Если читатель не знает о том, что гингко билоба – дерево, существующее на земле на протяжении 300 миллионов лет и считающееся в Японии символом стойкости и долголетия, было первым растением, которое вернулось к жизни после взрыва атомной бомбы в Хиросиме, он не заметит имплицитного смысла данной артефактной в своей основе метафоры, которая является ключевой для всего романа, поскольку именно она передает доминантный смысл романа, повествующего о стойкости японской нации и трудном процессе ее восстановления после Второй мировой войны. Для японского читателя, знающего историю и культуру своей страны, данная метафора является достаточно понятной, а для представителя другой культуры, незнакомого с этим национальным символом, скрытый смысл данной метафоры может так и остаться незамеченным.

Следует признать, что наши наблюдения о степени метафорической насыщенности текста как показателе культурной специфики метафоры носят лишь предварительный характер, поскольку, во-первых, для повышения валидности таких выводов необходим сопоставительный количественный анализ метафор из текстов, написанных на разных языках, а, во-вторых, тем фактом, что метафорическая насыщенность текста обусловлена не только принадлежностью автора к той или иной культуре, но и особенностями его идиостиля.

Вторым способом манифестации этнокультурной детерминированности когниции являются те образы сознания, которые служат областью-источником метафоры. Такие факторы, как географические и климатические условия проживания, реалии высокой и бытовой культуры, принадлежность к той или иной религии, запечатленные в памяти и образах сознания, служат областью-источником метафор, окрашивая их в национально-специфические цвета. Так, особенности английского климата находят свое отражение в частотности использования образа дождя и ассоциативно связанных с ним образов в метафорике языка: Ср. ср. русское Нет худа без добра и английское Ever cloud has a silver lining; русское Будь что будет и английское Rain or shine. Примечательно, что в русской паремии Будь что будет находит свое отражение специфика мировосприятия русских, вера в неизбежность судьбы, случая. Представитель русской культуры откладывает сбережения на черный день, а англичанин – на дождливый (a rainy day). Метафора дождя нашла свое косвенное отражение (в результате принципа метафорической аттракции, в соответствии с которым центральный образ метафоры втягивает в свою сферу связанные с ним образы) и в таком лингвистическом термине, как umbrella term (зонтиковый термин), которым определяется междисциплинарный характер когнитивной лингвистики. И в русском, и в английском языках преодоление трудностей в жизни, сопротивление обстоятельствам ассоциируется с образом человека, преодолевающего водную стихию, но тот факт, что в русском сознании водное пространство ассоциируется прежде всего с рекой, а в английском – с морем, находит свое отражение в варьировании исходной метафоры: в русском языке – плыть против течения (реки), в английском – to swim against the tide (против морского прилива).

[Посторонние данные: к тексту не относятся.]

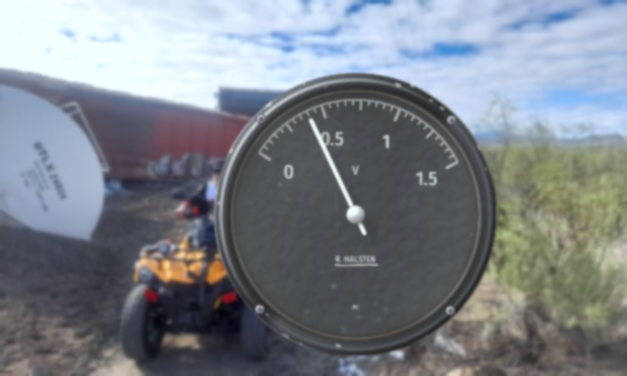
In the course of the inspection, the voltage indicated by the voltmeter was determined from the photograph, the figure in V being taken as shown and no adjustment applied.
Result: 0.4 V
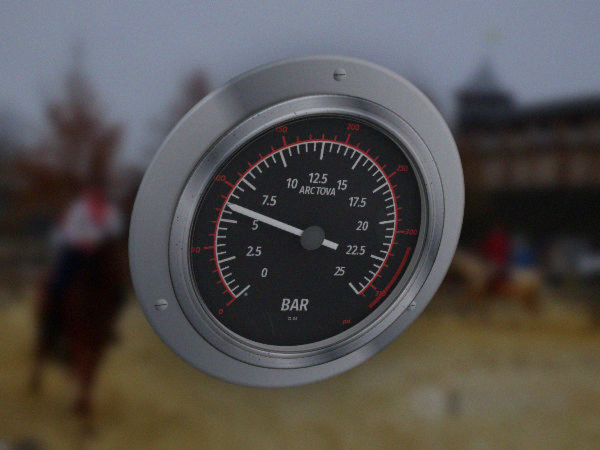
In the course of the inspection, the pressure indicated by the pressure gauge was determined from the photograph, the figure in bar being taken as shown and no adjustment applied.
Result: 6 bar
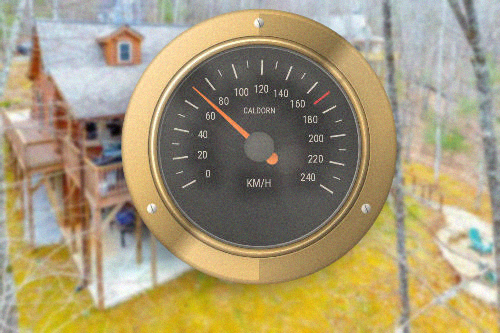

Как показывает анализ фактического материала, наибольшей частотностью в англоязычной культуре обладает морская метафора, включающая широкий спектр образов сознания, связанных с океаном, морем, его обитателями, водными средствами передвижения, артефактами и видами деятельности, связанными с морем, и т.д.

(10) It was also that he’d dined at her home the previous night and if they wanted to keep matters on an even keel, then it was his turn to provide a meal for her (E. George. Careless in Red).

(11) But this admiral was a rare bird: always wanting to know what was going on at the docks, mediating in disputes, testing the political waters, questioning everything, missing nothing (J. Moyes. The Ship of Brides).

(12) Canada, being a cultural backwater, had not been swept away by the wave of Freudianism that washed over the United States in the fifties (M. Atwood. Great Unexpectations).

При этом образы водной стихии и морские суда часто персонифицируются:

(13) Oh blessed Northern Sea, a real sea with clean merciful tides…
(I. Murdoch. The Sea, the Sea).

(14) The sea ran up the beach, indifferent and careless (Elizabeth Buchan. Revenge of the Middle-Aged Woman)

(15) Captain George Highfield was much given to fanciful thinking, but as he walked along the dry dock, staring up through the sea mist at the hulls of Victoria and her neighbours, he often allowed himself to think about the vessels as his fellows. Hard not to see them as suffering some kind of hurt, as having some kind of personality when they had allied themselves to you, given you their all, braved high seas and fierce fire (J. Moyes. The Ship of Brides).

Морская метафора используется для описания различных объектов авторского описания в тексте:

(16) I tell her about all the little sounds and smells and colours and lights and advertising and people and fashions and newspaper headlines that make up the noisy ocean of Tokyo (R. Ozeki. A Tale for the Time Being).

(17) He was an anomaly, a sport, a deviation from the mean. ‘Fries his fish in a different pan’ was the way people sometimes described him on the island (R.Ozeki. A Tale for the Time Being).

Примеры (16), (17) взяты из романа американcкой писательницы японского происхождения Рут Озеки “A Tale for the Time Being”, действие которого происходит в Британской Колумбии и Японии. Как показал анализ текста, в образах сознания, служащих сферой-источником большинства метафор, нашли свое отражение островное положение места действия, океан и его обитатели. Автор использует метафоры, созданные на основе этих образов, для описания атмосферы Токио (пример 16), для передачи характера нестандартной личности (пример 17).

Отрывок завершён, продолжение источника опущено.